Hello Guys

I've been diagnosed with costochondritis after a severe chest infection, everything I've read about it sounds pretty grim.  But the biggest kicker is not being able to run, this is driving me nuts.  I haven't run since 15th March and have already missed out on two races I was really looking forward to and trained hard for over the winter.  The pain is less intense than it used to be, but I still don't feel able to try even jogging. 

Has anybody else been diagnosed with this and what advice can you give? 

Please get in touch as I feel just miserable.  My Doctor has prescribed me some painkillers and told me to rest (!!!) - I am also taking pro-joint vitamins to speed up recovery.



  • Hey

     I'd a bad chest infection about 3 years ago which completely stopped me in my tracks.  The minute I'd start to run I had such a fit of coughing and sharp chest pain I had to stop.   The chest pain became a constant and my coughing fits at work legendary!  After tests for asthma, ulcers, a gastroscopy and being tried on numerous medications, I was finally diagnosed with costochondritis last summer.

    Anywhere you look up costochondritis it says it usually goes away on it's own after a short time.  I haven't found this to be the case at all.  And I've had 2 chest infections since that first one that seemed to bring on the condition.  However it does now vary in intensity and a lot of the time I forget I have it at all.  There is light at the end of the tunnel!

    Having had to stop running for about 2 years I was cracking up, and decided that no matter what I was going to start up again and battle through.  My first run was about 2 miles and I thought I was going to have a heart attack!  Very disheartening when compared to my previous level of fitness.  But within a fortnight I was seeing improvement.  I found that a few days of Solpadeine alternated with Nurofen helped keep the worst of the pain at bay.  I'm not currently taking any painkillers for it, but if needs be I do take them for say 4 days on, 4 days off for a fortnight. 

    I still get breathless if I walk up 2 Tube escalators, but it's the same level of breathlessness I will have after running 6 miles so you just have to persevere and remind yourself you're not going to keel over or die and it's not going to get worse than this.  Walking briskly for 10 minutes before you start to jog can help, get your heart rate and breathing rising slowly so it's not as much of a shock to the system.

     HOWEVER image enough of the doom and gloom, I completed the Edinburgh marathon (my first race)just 2 weeks ago, my breathing was fine (well as good as it's going to be during a marathon lol) and the only thing I found tough was the heat!!

     My advice to you is take it slow, build up your jogs/runs slowly and don't beat yourself up about it, it's just something you have to overcome as best you can.  Have you tried the Powerbreathe?  It does seem to have gotten very good reviews, I bought one for my marathon training but kept forgetting to use it daily!  I must start as I'm sure they do help.   I do use a brown inhaler before long runs, my asthma tests showed that it didn't make any appreciable difference, maybe it's just a mental thing, but I think it does help.  Has your doctor prescribed any kind of diclofenac? sometimes that can help. 

    Keep your head up mate, I know it probably seems horrible and hopeless right now now but believe me you can get through it image

  • Hi,

    I am just recovering from my 4th bout of costochondritis - so off work.
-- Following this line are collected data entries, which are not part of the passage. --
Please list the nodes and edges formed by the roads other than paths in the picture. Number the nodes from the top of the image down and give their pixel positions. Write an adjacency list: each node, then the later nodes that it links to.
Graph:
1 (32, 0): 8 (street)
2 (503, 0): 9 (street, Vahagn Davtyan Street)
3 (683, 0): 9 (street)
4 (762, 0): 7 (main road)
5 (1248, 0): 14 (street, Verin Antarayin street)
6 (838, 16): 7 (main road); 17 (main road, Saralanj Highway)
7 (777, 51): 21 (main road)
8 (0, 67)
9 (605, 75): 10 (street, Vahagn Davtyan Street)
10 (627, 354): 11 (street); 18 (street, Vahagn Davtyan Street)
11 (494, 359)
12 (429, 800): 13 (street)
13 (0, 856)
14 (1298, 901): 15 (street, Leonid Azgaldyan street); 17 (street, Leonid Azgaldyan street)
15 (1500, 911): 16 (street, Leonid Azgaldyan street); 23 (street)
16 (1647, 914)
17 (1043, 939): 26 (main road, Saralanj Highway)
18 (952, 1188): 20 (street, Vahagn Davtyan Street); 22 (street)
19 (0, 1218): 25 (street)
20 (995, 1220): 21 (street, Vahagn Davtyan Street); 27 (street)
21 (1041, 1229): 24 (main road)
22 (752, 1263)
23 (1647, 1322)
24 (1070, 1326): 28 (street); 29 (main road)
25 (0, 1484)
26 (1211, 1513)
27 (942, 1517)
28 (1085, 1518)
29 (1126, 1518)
Any exercise is impossible while I have costochondritis as I get quite breathless if I over exert myself. My doctor has told me that I have to get the pain under control, or there is a possible is could trigger severe asthma (which I have had since school).

    I find I have to take anti-inflammatory painkillers, regular as clockword and the inflammation of the cartilage does start to reduce. Every time I have had it, it has always followed an upper respiratory tract infection. I have to say I use aromatherapy bath to help ease the discomfort - especially rosemary essential oil as this has powerful anti-inflammatory properties. However, I do realise that aromatherapy is not for everyone.

    Basically, I just have to keep taking the painkillers and wait for the costochondritis to respond to patience. When I do go back to exercise I have to build up gradually - usually just with brisk walks outside.

    Sorry, there is no quick fix for this condition, but it does get better.